La reprise de mars à l’été était téléphonée : États et banques centrales avaient fait ce qu’il fallait. La suite de la hausse à l’automne était portée par les bons résultats des entreprises et de l’économie : restockage, prime à la casse automobile, soutien au crédit et à l’immobilier. La faillite de Dubaï et la dégradation des notes de la Grèce et de l’Espagne a montré que tout n’était pas fini. D’où les hésitations des investisseurs à l’approche de la fin d’année.
Pour y voir clair, prenons du recul. Le choc des subprimes 2007 venait après le choc des attentats 2001 et le choc des technologiques 2000. Jamais les indices n’ont retrouvé leurs plus haut depuis 10 ans. Nous sommes en marché baissier, conjonction des cycles des affaires sur 3 ans (2000, 2003, 2007), du cycle de l’investissement et de la dette sur 8 à 10 ans (1999, 2008) et du grand cycle Kondratiev poussé par l’innovation d’environ 60 ans, commencé du fait de la guerre en 1945. Le problème du Kondratiev est qu’il est très long et que les transitions prennent du temps. L’ancien cycle né entre 1929 et 1945 était fondé sur l’énergie bon marché, le crédit facile, et quelques innovations technologiques (radar, fusées, informatique) – mais la restriction du monde en deux (URSS) ou trois blocs (si l’on inclut le tiers-monde).
Le nouveau cycle qui naît sera fondé sur les technologies de l’information et de la communication, sur les biotechnologies, la mondialisation complète et la préoccupation pour les ressources durables. Pour amorcer ce nouveau cycle l’innovation ne suffit pas, il faut aussi les capitaux. Les consommateurs sont prêts à entrer dans ce nouveau capitalisme du service, économe en ressources et orienté vers la relation durable. Mais les entreprises doivent se réorienter (et trouver un nouveau management), se désendetter, trouver les fonds propres à développer ce nouveau paradigme. Certaines l’ont, qui créent de la valeur ; d’autres non, qui subissent le poids de leur dette accumulée (ex. Thomson).

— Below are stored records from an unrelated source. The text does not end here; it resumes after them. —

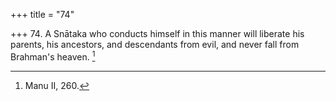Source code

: +++
title = "74"

+++
74. A Snātaka who conducts himself in this manner will liberate his parents, his ancestors, and descendants from evil, and never fall from Brahman's heaven. [^57] 


[^57]:  Manu II, 260.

Dans un monde keynésien, les États ont leur rôle à jouer. Sauf quand ils sont étranglés par leurs gabegies passées. La France est dans ce cas avec une dette déjà forte à l’entrée dans la crise, des prélèvements obligatoires, une TVA, un taux de fonctionnaires par habitant et un chômage parmi les plus élevés d’Europe. Le « modèle » social français dépense plus qu’il ne fait rentrer depuis 1974. L’État n’a donc presqu’aucune marge de manœuvre pour encourager l’innovation, la recherche, l’éducation, ni pour aider les entreprises à se réorienter. Les entreprises française ont à se débrouiller toutes seules, d’où délocalisations, fermetures d’usines non rentables, cessation d’activités, rapprochement avec les entreprises asiatiques, investissements sur les marchés émergents où sont les clients, etc.
Car les bénéfices attendus pour l’an prochain sont ailleurs.
- Pas en zone euro où la devise est trop forte pour exporter, alors que le cours de l’énergie augmente pour compenser la perte des pays producteurs due à la baisse du dollar.
- Pas en France où le chômage atteint 9.5% « au sens du BIT », ce qui signifie qu’il est nettement plus élevé, car le Bureau international du travail exige d’être en âge de travailler, de ne pas avoir travaillé même une heure et d’être disponible de suite. Tous les arrêts maladies, stages de reconversion ou emplois précaires ne sont pas comptabilisés. Sans parler de ceux qui ne s’inscrivent même pas, ni ceux qui se trouvent hors système (SDF, sans papiers, travail au noir).
- Pas au Japon où le chômage est plus faible mais le travail précaire trop courant et les retraites basses.
- Pas même aux États-Unis où le taux de chômage officiel est à 10%, montant vers 17% si l’on inclut les travailleurs pour quelques heures et les exclus du système.
Le soutien de la hausse boursière actuelle ne vient pas de l’économie. Les gérants restent donc très long terme (Warren Buffet) ou cantonnés au day-trading. Les soi-disant « gérants » des banques se contentent de placements indiciels (tout en prélevant leurs frais au passage).
Le CAC40 vise les 4000, voire 4300 jusqu’en mars ou avril ; le S&P500 irait bien friser 1200, voire 1250. La saisonnalité de novembre à mai est plutôt favorable mais les investisseurs sont inquiets d’assurer leurs performances à fin décembre, de mesurer les ventes de Noël et les bénéfices des sociétés (publiés en février), tout comme d’intégrer les prévisions des économistes et les votes des budgets d’État pour 2010.
Il faut donc accompagner le mouvement, tout en gardant à l’esprit que nous sommes en marché baissier.